Git对象SHA-1是文件内容还是文件名? [英] Git objects SHA-1 are file contents or file names?

查看:138
本文介绍了Git对象SHA-1是文件内容还是文件名?的处理方法,对大家解决问题具有一定的参考价值,需要的朋友们下面随着小编来一起学习吧!

问题描述

我很疑惑文件的实际内容是如何存储在.git中的。



版本1 test.txt 中的实际文本内容。当我提交(第一次提交)到repo时,git会为位于 .git \objects\0c\15af113a95643d7c244332b0e0b287184cd049 中的那个文件返回一个SHA-1。

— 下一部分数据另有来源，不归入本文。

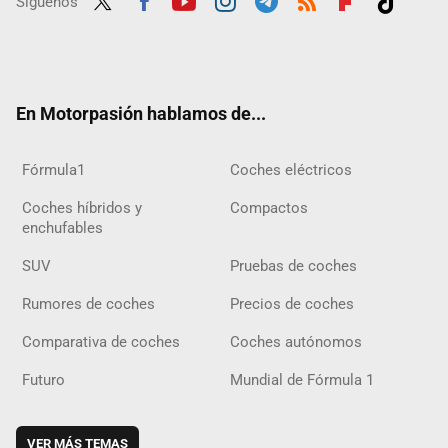
Síguenos
Twit
Fac
Yout
Inst
Tele
RSS
Flip
Tikt
ter
ebo
ube
agra
gra
boar
ok
ok
m
m
d
En Motorpasión hablamos de...
Fórmula1
Coches eléctricos
Coches híbridos y
Compactos
enchufables
SUV
Pruebas de coches
Rumores de coches
Precios de coches
Comparativa de coches
Coches autónomos
Futuro
Mundial de Fórmula 1
VER MÁS TEMAS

当我在文本编辑器中打开文件 15af113a95643d7c244332b0e0b287184cd049 时,它全是垃圾,像这样



x +)JMU074f040031QÐKÏ,ÉLÏË/Je¨}ºõw[ÉœÇRñ'Î}úyGª*±8#³¨,1%> 9¯ $ 5 D¢Ï3%þúgt}} *êK K K K K K K But But But But b b b b b b b b我不确定这个垃圾是代表加密形式的文本 Version 1 ,还是代表SHA-1 15af113a95643d7c244332b0e0b287184cd049

解决方案

正确答案在主题行中:


Git对象SHA-1是文件内容还是文件名?

可能既不是,因为你指的是松散目标文件的内容,而不是原始文件 - 即使你指的是原始文件,这仍然不是很好ht。



松散对象在Git中是一个普通文件。该文件的名称由对象的哈希ID构造而成。反过来,该对象的哈希ID是通过计算该对象内容的哈希值并附加前缀头部来构造的。



前缀头部依赖在对象类型上。有四种类型: blob commit tag ,和。标题由一个由类型名称组成的ASCII字符串(或等同于UTF-8)的字符串组成,后面跟着一个空格,然后是以字节为单位的对象大小的十进制表示形式通过ASCII NUL(Python中的 b'\x00'),如果您更喜欢现代Python符号,或者'\0'如果你更喜欢C)。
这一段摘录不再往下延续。